Work to complete:
Here the job is to retype the data word for word while leaving the pictures aside.

Supplied material:
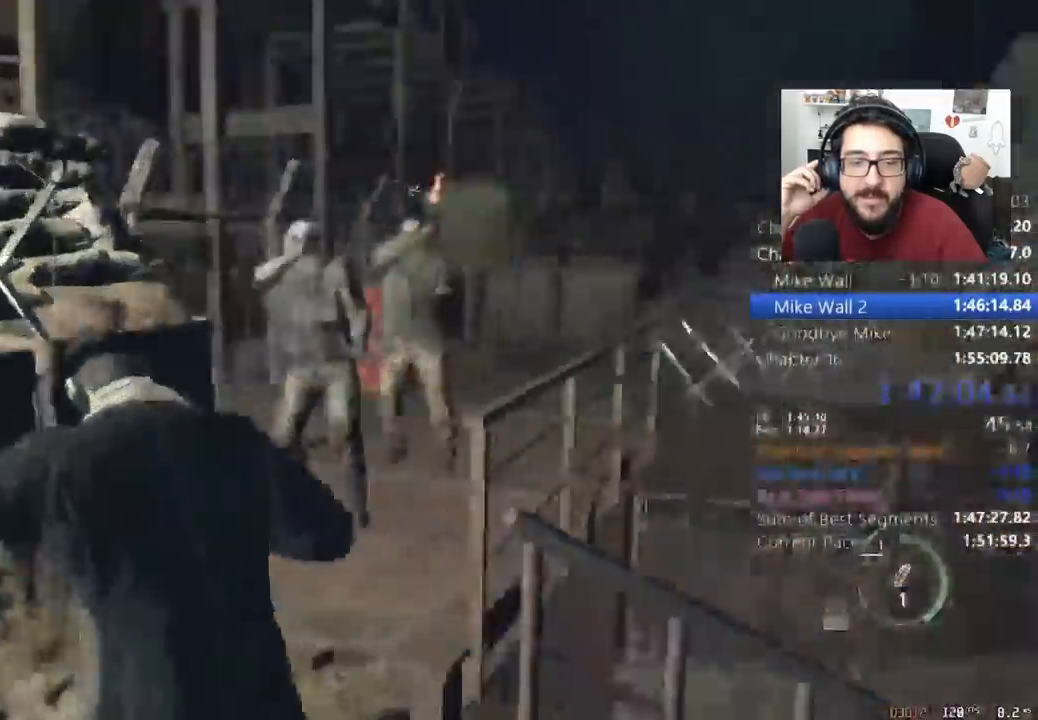
Gameplay with keyboard and mouse; each line is a JSON object with the keys and mouse buttons held at the frame after it. "events" lists presses ("down") and releases ("up") of "1", "2", "3", "4", "5", "a", "alt", "c", "caps_lock", "ctrl", "d", "e", "f", "q", "r", "s", "shift", "space", "t", "tab", "v", "w", "x", "z", "mouse_left", "mouse_wheel" and "mouse_right" between this image and that frame as [ms after this image, input, new state], when the widget could be followed in between. "mouse_left", "mouse_wheel", "mouse_right" = the "left", "wheel", "right" buttons of the "mouse" list. No other keys are recorded. "wheel" means that the mouse wheel is clicked or scrolled. Not read: mouse_move return.
{"keys": ["shift", "w"], "mouse": [], "events": []}
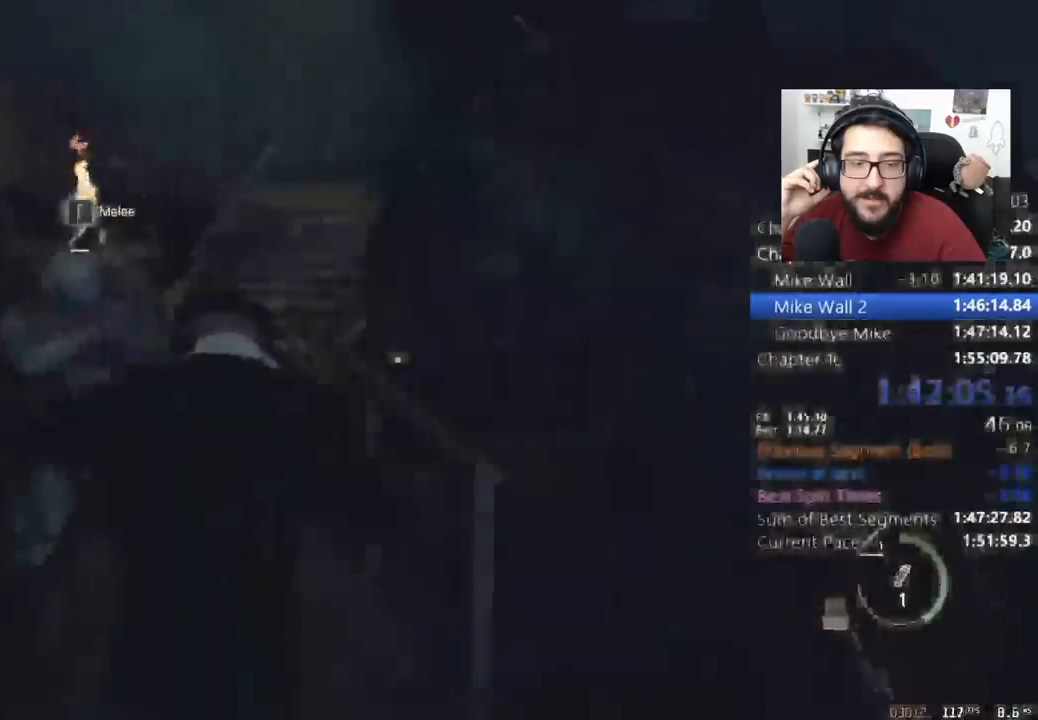
{"keys": ["shift", "w"], "mouse": [], "events": []}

Solution for this exercise:
Gameplay with keyboard and mouse; each line is a JSON object with the keys and mouse buttons held at the frame after it. "events" lists presses ("down") and releases ("up") of "1", "2", "3", "4", "5", "a", "alt", "c", "caps_lock", "ctrl", "d", "e", "f", "q", "r", "s", "shift", "space", "t", "tab", "v", "w", "x", "z", "mouse_left", "mouse_wheel" and "mouse_right" between this image and that frame as [ms after this image, input, new state], when the widget could be followed in between. "mouse_left", "mouse_wheel", "mouse_right" = the "left", "wheel", "right" buttons of the "mouse" list. No other keys are recorded. "wheel" means that the mouse wheel is clicked or scrolled. Not read: mouse_move return.
{"keys": ["shift", "w"], "mouse": [], "events": []}
{"keys": ["shift", "w"], "mouse": [], "events": []}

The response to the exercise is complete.